“The Rise and Fall of the Jew in Law School”

An interesting article by New York Law School professor Rebecca Roif. Taste:

Many, if not most, students in the 1980s and 90s bought academic texts on what is often called critical legal theory. Among them:

Law is not a neutral institution designed to ensure the peaceful resolution of disputes in a diverse society.
Neutrality is an unconventional but not noble goal.
Legal institutions are just an evil disguise that allows the powerful to exploit the weak.
Law is a flawed but not a mechanism worthy of improvement, but a bad institution to weaponize or dismantle.
Our law school lecture halls are now filled with professors and students who believe these things. In their view, the profession is no longer the indispensable gatekeeper of the rule of law, but a core element of the American establishment. Instead, it is part of the problem: a white, racist, oppressive cycle that uses its claims of righteousness to mask its oppression of the powerless.
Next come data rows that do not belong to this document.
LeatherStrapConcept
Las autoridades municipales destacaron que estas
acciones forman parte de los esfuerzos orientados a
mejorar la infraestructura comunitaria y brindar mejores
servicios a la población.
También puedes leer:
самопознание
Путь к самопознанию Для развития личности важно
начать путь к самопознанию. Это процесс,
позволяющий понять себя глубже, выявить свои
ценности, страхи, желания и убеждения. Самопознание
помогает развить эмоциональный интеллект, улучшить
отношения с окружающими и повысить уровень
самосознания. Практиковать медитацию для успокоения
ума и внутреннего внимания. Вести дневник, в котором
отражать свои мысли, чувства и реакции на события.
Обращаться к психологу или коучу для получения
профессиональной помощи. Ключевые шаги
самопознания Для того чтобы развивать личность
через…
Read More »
Such thinking is a big problem for Jews.

They say, read the whole thing. I think there is much more to say about how critical legal studies and its offshoots were a rebellion, and not just against the dominant legal liberalism of the past, but against a particular kind of mid-century legal liberalism whose Jewish champions were wildly inconsistent. represented, and whose triumph coincided with the rise of Jews in the legal profession and legal academy.

It is not a coincidence, and it certainly did not go unnoticed, that in the mid-80s when students at Harvard and Yale began to protest the oppressive liberalism and “white” demographics of the Yale and Harvard faculty, the old WASP faculty largely left or left, and the plurality or majority replaced by Jewish professors. Jewish-born liberals like Wayne Feiss, Harry Hillel Wellington (who was forced to change his last name from Weinstein that day), and Nazi refugee Guido Calabresi were found to represent institutionally (if not personally) the racist old guard as Jews rose to power. Concerns were less likely to be empathetic.